Encouraging patient participation in research

Given chordoma’s rarity, every patient can play an outsized role in advancing research. Your help in educating patients about the importance of participating in research and about opportunities to do so can make a big difference. Below are important research opportunities to be aware of.

Natural History Study of Rare Solid TumorsChordoma is one of the rare tumor types of focus for this worldwide study currently underway at the National Cancer Institute (NCI) in the U.S. Including both retrospective and prospective data collection, the aims of this study are to better define the natural history of the disease, to identify clinical and biological correlates of outcome, and to generate new therapeutic hypotheses. 

Chordoma patients and survivors anywhere in the world and at any stage of treatment are able to enroll remotely and with minimal effort.  

Learn more about the Natural History Study of Rare Solid Tumors »

Tumor Donation Program: We make it easy for patients anywhere in the U.S. to contribute excess tumor tissue that would otherwise be discarded to the Chordoma Foundation Biobank for use by qualified researchers. Tissue can be collected prospectively and/or retrospectively. Viable tumor samples can also be collected for the development of disease models and this has enabled development of many of the models now available to the research community.

Supporting your research

We provide the chordoma research community with tools, resources, and opportunities to accelerate the pace of discoveries.

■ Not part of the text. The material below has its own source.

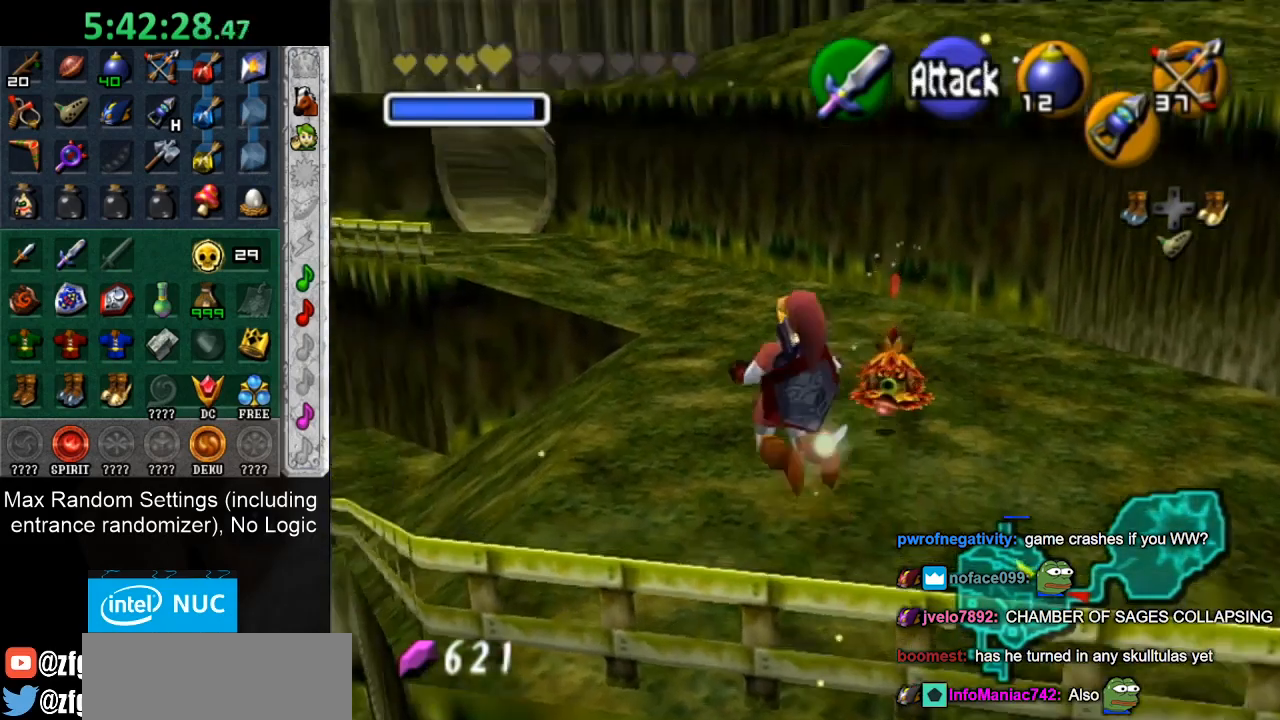
{"buttons": [], "left_stick": "up", "right_stick": "center", "button_events": []}
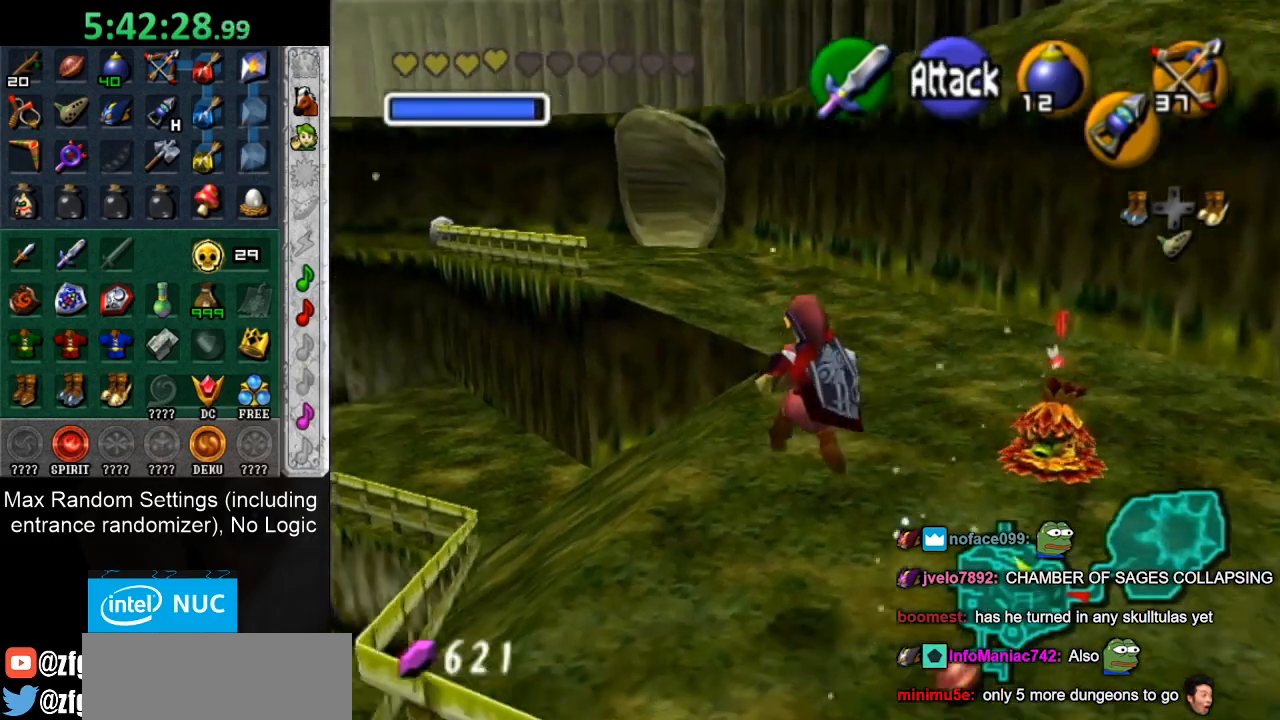
{"buttons": [], "left_stick": "up", "right_stick": "center", "button_events": [[283, "CROSS", "down"], [400, "CROSS", "up"]]}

  • Clinical Trials Program supports well-justified signal-seeking trials for chordoma patients by assisting with trial design and accrual; financial support is also provided for investigator initiated trials. Research-enabling resources including biospecimens, disease models, ‘omic data, preclinical drug screening services and more are available to investigators worldwide. If your patients would like to donate tumor tissue, they can call (877) 230-0164 or email tumordonation@chordoma.org
  • Funding opportunities are available to support investigator-initiated research projects.
  • Research Workshops bring together a multidisciplinary group of leading chordoma physicians and scientists from around the world to share the latest discoveries about chordoma, discuss new treatment approaches, and forge collaborations with colleagues from different disciplines and institutions.